Stéphane Soumier : Vous avez modifié radicalement tout ce qui avait fait votre succès. Vous avez eu le courage de prendre des décisions très spectaculaires, de renoncer à tout ce que vous aviez créé. On va mettre enfin de la couleur sur les portables, on parle d’une éventuelle vente des usines de Dell et, surtout, il y a le système de vente. On ne trouvait pas Dell dans les magasins de détail, maintenant on vend des Dell dans les supermarchés. C’est à un tel point que l’on se demande si Dell est toujours Dell aujourd’hui ?
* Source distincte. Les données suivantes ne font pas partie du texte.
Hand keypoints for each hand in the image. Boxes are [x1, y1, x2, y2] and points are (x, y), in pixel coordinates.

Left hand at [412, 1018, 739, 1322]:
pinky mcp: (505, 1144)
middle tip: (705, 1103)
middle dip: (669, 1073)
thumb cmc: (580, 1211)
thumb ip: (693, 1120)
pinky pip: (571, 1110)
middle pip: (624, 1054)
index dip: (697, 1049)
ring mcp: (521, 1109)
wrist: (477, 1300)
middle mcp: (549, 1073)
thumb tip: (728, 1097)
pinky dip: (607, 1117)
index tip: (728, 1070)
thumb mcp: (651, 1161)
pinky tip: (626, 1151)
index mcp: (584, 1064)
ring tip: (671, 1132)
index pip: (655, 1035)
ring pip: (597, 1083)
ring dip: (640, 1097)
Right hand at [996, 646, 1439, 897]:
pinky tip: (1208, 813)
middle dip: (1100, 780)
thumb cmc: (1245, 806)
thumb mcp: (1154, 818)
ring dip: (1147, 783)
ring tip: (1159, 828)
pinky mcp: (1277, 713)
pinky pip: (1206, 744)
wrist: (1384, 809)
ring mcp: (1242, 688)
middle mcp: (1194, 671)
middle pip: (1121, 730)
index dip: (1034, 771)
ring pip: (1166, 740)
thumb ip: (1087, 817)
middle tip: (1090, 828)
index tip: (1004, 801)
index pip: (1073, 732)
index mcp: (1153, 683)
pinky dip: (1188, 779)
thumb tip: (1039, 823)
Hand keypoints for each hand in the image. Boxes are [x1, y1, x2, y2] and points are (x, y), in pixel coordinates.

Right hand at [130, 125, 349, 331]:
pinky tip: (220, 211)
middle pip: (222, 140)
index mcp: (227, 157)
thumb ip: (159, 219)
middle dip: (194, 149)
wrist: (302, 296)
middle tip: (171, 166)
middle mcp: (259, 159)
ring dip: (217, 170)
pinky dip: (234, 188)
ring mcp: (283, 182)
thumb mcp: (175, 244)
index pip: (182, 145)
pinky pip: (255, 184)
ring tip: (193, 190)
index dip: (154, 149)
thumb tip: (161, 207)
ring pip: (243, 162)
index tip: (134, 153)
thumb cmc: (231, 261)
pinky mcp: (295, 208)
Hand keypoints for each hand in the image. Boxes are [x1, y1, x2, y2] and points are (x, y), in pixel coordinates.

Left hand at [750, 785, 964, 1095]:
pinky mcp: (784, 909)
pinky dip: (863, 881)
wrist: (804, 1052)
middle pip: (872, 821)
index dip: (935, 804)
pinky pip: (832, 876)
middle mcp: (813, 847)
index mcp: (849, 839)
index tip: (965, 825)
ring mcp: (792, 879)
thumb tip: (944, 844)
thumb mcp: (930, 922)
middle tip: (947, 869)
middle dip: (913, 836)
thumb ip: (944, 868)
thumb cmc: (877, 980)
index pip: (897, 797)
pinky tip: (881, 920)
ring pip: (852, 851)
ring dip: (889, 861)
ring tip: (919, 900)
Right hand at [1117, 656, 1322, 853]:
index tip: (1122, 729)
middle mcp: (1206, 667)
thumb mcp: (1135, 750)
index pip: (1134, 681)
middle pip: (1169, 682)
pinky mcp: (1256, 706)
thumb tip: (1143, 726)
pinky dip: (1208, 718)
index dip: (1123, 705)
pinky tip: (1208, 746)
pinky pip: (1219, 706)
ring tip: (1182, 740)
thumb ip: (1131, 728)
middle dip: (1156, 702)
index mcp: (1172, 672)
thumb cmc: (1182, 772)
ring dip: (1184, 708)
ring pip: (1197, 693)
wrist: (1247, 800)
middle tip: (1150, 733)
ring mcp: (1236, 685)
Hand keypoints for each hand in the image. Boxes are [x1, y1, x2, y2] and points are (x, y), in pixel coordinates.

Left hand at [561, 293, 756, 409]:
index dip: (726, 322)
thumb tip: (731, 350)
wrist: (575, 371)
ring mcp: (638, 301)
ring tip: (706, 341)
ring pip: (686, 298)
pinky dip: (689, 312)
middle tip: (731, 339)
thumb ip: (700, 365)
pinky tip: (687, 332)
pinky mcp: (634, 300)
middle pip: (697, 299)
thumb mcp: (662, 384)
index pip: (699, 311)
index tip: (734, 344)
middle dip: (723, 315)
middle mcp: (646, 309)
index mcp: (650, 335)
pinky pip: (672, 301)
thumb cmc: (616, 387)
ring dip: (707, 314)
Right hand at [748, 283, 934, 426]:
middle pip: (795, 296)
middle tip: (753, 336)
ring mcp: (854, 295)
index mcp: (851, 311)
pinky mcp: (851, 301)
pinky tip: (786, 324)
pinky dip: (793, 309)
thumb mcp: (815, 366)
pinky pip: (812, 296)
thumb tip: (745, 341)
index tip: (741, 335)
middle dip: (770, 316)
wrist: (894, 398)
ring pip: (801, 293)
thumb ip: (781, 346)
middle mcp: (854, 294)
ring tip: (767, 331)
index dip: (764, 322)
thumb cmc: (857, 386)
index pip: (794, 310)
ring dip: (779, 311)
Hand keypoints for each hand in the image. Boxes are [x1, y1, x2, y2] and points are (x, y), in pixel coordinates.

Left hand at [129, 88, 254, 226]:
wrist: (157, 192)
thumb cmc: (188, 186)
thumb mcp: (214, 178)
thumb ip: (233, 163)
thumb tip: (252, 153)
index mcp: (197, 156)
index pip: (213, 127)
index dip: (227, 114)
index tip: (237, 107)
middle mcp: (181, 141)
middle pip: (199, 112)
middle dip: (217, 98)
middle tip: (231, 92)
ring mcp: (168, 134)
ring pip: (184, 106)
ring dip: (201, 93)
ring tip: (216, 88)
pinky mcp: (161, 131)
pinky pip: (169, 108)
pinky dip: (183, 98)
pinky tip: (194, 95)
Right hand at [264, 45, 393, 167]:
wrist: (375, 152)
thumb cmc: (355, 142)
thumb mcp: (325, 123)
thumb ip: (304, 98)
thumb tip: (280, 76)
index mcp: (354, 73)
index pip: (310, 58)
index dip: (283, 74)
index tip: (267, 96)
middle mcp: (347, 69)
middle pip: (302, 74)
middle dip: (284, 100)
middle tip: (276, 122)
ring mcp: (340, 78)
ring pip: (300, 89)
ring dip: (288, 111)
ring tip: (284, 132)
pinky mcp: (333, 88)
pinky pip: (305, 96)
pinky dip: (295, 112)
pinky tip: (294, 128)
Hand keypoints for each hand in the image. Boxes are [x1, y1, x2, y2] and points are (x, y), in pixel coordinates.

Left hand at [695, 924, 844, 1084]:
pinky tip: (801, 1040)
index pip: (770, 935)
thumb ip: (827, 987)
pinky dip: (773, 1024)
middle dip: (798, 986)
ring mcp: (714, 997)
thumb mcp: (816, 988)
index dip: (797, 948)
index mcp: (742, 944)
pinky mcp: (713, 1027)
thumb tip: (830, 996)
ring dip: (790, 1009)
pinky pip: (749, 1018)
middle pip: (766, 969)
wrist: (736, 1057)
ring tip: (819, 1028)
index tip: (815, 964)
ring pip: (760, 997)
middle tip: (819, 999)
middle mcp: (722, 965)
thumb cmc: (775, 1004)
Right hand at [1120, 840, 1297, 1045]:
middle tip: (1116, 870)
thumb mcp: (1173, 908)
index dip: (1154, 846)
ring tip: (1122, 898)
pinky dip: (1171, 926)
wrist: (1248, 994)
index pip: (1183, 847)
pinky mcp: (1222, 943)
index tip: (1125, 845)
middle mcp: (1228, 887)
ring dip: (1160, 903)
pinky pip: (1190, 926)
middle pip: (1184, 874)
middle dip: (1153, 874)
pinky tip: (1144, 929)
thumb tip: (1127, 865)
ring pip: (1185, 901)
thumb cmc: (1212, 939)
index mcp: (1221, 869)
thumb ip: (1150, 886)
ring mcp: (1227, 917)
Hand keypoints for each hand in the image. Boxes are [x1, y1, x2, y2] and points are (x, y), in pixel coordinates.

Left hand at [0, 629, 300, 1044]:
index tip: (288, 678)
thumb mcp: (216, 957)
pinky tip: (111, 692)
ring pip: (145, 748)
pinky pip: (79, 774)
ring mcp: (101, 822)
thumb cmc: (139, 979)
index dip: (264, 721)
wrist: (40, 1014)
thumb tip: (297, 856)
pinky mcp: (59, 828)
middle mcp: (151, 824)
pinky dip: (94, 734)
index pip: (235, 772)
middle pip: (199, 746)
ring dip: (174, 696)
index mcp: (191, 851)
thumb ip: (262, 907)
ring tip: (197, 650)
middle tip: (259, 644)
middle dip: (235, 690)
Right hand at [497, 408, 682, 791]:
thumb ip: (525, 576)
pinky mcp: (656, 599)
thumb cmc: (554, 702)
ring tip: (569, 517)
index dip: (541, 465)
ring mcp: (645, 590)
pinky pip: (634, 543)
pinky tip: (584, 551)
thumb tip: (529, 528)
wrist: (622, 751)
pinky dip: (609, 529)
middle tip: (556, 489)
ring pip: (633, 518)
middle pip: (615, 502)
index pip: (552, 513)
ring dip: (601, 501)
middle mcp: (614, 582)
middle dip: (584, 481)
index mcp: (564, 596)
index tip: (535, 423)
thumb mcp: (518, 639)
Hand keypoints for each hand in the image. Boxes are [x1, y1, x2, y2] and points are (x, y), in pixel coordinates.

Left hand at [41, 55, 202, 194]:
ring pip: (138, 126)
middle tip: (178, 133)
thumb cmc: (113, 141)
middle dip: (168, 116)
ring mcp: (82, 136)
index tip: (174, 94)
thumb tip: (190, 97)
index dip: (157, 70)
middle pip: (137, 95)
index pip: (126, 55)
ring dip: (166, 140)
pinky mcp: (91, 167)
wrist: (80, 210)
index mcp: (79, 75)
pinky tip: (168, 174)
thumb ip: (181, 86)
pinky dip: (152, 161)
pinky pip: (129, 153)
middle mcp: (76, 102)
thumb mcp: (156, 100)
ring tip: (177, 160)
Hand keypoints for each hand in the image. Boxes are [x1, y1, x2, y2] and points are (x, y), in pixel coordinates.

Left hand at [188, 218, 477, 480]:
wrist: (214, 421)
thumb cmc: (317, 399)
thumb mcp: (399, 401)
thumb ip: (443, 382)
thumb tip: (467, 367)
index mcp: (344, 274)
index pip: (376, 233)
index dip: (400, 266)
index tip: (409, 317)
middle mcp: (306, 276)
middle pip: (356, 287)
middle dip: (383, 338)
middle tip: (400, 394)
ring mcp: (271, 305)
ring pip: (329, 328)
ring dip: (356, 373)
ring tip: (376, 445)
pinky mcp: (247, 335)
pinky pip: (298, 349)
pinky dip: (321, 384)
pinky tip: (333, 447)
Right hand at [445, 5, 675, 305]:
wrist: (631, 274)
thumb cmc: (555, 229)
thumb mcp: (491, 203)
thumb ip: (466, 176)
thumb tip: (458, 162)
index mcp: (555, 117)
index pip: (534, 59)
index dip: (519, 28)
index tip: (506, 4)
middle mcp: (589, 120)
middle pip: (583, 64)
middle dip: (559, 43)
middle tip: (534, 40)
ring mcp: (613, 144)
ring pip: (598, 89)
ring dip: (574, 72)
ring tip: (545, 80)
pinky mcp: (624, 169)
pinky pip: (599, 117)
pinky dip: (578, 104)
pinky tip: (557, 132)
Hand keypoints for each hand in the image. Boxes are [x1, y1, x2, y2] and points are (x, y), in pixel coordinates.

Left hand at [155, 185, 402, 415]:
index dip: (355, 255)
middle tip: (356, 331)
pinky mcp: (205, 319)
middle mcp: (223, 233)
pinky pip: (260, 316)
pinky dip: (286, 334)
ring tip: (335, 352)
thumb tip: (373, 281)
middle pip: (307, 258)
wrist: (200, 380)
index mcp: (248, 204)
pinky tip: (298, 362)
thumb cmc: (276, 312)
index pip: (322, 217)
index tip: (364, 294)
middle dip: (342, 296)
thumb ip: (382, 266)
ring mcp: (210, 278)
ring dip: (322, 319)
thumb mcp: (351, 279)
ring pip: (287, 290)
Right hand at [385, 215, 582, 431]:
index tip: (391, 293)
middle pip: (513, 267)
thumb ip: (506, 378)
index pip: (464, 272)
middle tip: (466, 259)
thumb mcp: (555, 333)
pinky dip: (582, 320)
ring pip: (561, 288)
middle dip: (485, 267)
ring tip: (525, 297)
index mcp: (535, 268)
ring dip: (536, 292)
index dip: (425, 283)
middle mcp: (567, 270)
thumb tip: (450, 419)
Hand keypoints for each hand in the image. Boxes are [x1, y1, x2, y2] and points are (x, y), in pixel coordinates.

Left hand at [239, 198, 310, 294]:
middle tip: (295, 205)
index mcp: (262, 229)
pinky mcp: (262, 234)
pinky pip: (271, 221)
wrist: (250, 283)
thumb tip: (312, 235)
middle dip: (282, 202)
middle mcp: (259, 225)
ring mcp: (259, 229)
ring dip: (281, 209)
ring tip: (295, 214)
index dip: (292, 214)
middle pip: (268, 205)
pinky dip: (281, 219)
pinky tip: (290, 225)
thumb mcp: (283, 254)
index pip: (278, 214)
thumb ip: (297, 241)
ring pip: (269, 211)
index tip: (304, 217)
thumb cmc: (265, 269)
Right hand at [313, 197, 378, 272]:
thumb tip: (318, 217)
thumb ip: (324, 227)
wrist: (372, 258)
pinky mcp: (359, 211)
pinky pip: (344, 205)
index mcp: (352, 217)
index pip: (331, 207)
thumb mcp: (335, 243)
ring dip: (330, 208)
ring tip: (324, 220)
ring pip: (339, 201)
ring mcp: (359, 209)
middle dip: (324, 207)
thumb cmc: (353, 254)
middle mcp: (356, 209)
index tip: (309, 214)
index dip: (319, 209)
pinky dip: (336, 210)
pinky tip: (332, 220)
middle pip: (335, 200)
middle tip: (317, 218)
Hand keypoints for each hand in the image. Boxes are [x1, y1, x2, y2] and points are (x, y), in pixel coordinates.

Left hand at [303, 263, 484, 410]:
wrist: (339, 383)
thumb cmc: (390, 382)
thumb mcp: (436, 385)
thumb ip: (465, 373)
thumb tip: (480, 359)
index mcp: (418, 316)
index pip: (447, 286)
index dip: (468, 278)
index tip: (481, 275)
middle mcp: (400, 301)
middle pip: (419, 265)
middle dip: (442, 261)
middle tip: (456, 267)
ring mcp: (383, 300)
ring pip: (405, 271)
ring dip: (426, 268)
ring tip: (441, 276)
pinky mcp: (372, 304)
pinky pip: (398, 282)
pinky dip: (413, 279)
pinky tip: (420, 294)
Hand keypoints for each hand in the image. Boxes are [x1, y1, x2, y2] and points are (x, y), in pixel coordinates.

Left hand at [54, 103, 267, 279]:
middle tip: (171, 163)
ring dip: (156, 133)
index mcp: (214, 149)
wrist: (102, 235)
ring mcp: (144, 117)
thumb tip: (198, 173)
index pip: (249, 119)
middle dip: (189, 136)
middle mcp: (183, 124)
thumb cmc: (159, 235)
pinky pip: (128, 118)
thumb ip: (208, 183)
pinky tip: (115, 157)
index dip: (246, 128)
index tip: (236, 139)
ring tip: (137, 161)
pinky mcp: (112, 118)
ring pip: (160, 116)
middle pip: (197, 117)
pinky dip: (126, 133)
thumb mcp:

Michael Dell : Vous savez, Dell existe depuis 25 ans et, depuis dix ans, nos volumes ont été multipliés par dix. Notre business, c’est toujours 82 % vers les institutionnels ainsi que les entreprises et c’est toujours de la vente directe. Pour le reste, effectivement, il y a un an, nous n’avions pas de détaillant, aujourd’hui nous en avons 15 000.
Le but c’est d’augmenter justement cette part vers le grand public ?
Oui, nous avons augmenté nos volumes de 50 % ces six derniers mois et nous allons continuer sur ce rythme.
Qu’en est-il des usines ? On dit que vous allez vendre vos usines et devenir « fabless » et tout faire par sous-traitance ?
Ça c’est pour certains de nos concurrents. Nous, nous faisons les deux, c’est-à-dire sous-traitance et fabrication, et nous allons continuer comme ça.
Il a fallu que ce soit vous qui preniez ces décisions stratégiques. Vous êtes même revenu à la tête de l’entreprise pour le faire. Est-ce que ça veut dire que personne, au sein de l’entreprise, n’était capable de faire ça ?
Si vous êtes le fondateur, vous avez des droits supplémentaires pour modifier la stratégie. Et c’est vrai qu’avec le succès, on a oublié de se poser certaines questions. Quand je vois nos cibles, les pays émergents, les « notebooks », les particuliers, les services, je vois que partout, nous surperformons le marché.
Juste un mot sur ces « notebooks », ces miniPC, est-ce que le succès vous surprend ?
C’est vrai que cela va très vite. Nous vendons plus d'ordinateurs portables que d’ordinateurs de bureau aujourd’hui.
Dernier mot, pour en revenir à vous, à votre retour, est- ce que va vous condamne à rester éternellement maintenant, à la tête de votre entreprise, à la tête de Dell ?
D’abord, je n’étais pas vraiment parti, je gardais un œil sur la société. Ensuite, c’est vrai que je vais rester longtemps, mais tant que j’ai la confiance des actionnaires, j’ai 43 ans, donc je peux faire ça encore longtemps.